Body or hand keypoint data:
*** Begin section ***

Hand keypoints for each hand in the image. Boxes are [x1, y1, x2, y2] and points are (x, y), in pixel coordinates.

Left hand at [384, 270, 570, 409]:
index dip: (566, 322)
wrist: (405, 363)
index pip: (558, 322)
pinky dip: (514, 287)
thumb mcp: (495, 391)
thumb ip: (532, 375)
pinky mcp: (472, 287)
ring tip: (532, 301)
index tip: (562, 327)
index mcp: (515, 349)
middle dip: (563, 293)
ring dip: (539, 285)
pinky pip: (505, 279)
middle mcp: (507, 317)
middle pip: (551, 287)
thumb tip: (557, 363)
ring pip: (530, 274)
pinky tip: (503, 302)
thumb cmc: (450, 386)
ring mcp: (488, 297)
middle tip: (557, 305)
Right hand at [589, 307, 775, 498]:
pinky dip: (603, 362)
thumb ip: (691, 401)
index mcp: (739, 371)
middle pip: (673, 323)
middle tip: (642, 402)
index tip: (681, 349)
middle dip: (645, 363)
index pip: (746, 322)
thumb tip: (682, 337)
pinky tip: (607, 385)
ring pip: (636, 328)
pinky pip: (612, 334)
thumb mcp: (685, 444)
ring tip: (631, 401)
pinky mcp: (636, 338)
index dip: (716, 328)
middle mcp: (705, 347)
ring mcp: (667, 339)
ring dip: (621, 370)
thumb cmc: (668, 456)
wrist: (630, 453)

*** End section ***

• Your assignment:
The answer should be an exact copy of the lines from the one containing "index tip: (562, 327)" through the last line of the entries, both included.

• Your response:
index tip: (562, 327)
index mcp: (515, 349)
middle dip: (563, 293)
ring dip: (539, 285)
pinky pip: (505, 279)
middle mcp: (507, 317)
middle pip: (551, 287)
thumb tip: (557, 363)
ring pip: (530, 274)
pinky tip: (503, 302)
thumb cmc: (450, 386)
ring mcp: (488, 297)
middle tip: (557, 305)
Right hand at [589, 307, 775, 498]:
pinky dip: (603, 362)
thumb ip: (691, 401)
index mcp: (739, 371)
middle pip: (673, 323)
middle tip: (642, 402)
index tip: (681, 349)
middle dip: (645, 363)
index pip: (746, 322)
thumb tip: (682, 337)
pinky tip: (607, 385)
ring pip: (636, 328)
pinky pip: (612, 334)
thumb mcp: (685, 444)
ring tip: (631, 401)
pinky mcp: (636, 338)
index dip: (716, 328)
middle mcp: (705, 347)
ring mcp: (667, 339)
ring dip: (621, 370)
thumb cmc: (668, 456)
wrist: (630, 453)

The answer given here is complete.